Thursday, July 16, 2009

MURDER UNDER A MYSTIC MOON by Yasmine Galenorn (Berkley)

Galenorn is authentically motivated to write about Woo-Woo Land as she has been in the craft for 25 years and knows whereof she speaks. This is obvious as the reader is taken into the energetic reality that is invisible to most people. The main protagonist (there are several) is Emerald O'Brien, owner of the Chintz and China Tea Room, who offers tea and petit fours as standard fare, but on the side offers not-so-standard fare—namely tarot readings and other helpful things like seeing auras and sensing energies that could have disastrous effects on people. She's a single mom of two precocious kids (14 and 9), business woman, good friend, lover, seer, and all-round honorable, spunky, and courageous woman.

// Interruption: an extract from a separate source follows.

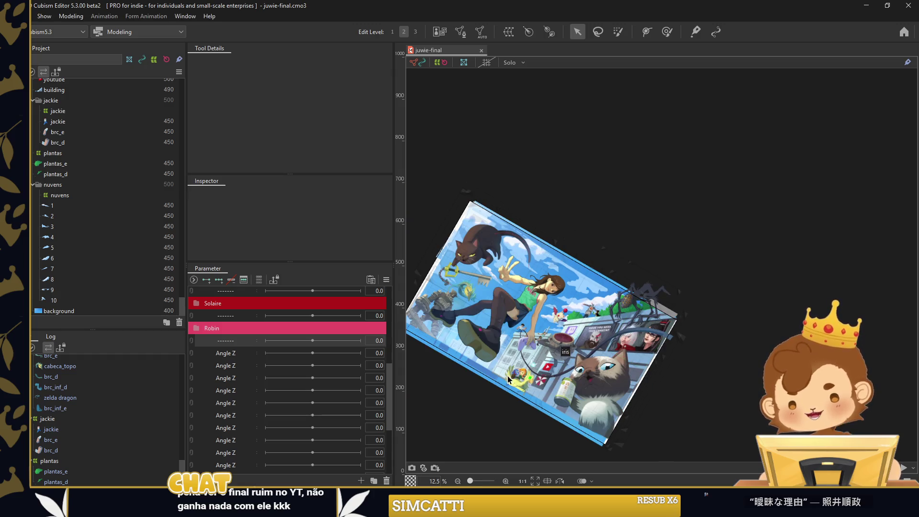
{"action": "scroll", "coordinate": [495, 388], "scroll_direction": "up", "scroll_amount": 2}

The plot is a good one and the many subplots reveal the interesting complexities of life. The stories are woven together well and there are many interesting characters that dot the landscape of the story line. For example, there's a biker enclave nearby and as we meet individuals from this group, we are reminded again that the cover doesn't always reflect the content of the book accurately. There are romantic interests that keep us rooting for true love. There are wonderful neighbors who express our need for community. There are bad guys who cause trouble in big and small ways. There are shallow, rude, annoying characters whom we want to throttle. There are ideals and values and principles. There are myths and magic and moments of mystery that remind us that there is more to life than the obvious. We get glimpses of Dreamtime, the aboriginal concept that many think is not real, but is. Emerald balances her psychic abilities and "normal" life with grace and grit, and we are given peaks at the ways in which witches use their abilities for the good of the earth and its inhabitants. Life is a composite of the primal and the routine, of the high joys and low traumas, the incredible and the boring and everything else in between. This world is driven by greed and fear and although this isn't a primary or obvious thrust in this book, the lessons for this are there to be learned. The price we pay for our fears and greed can be seen in the way the lives of the characters unfold. It goes without saying that we can and should learn something from every experience, and we need to honor the possibilities inherent in the invisible reality which we, literally and metaphorically, can't see. Keep an open mind and allow the possibility for the invisible to touch your life. This book has much to offer, and it's a good read.

—Diane Esterly

1 comment:

Elizabeth Spann Craig said...

Sounds like an interesting book to check into. Thanks for the tip, Diane.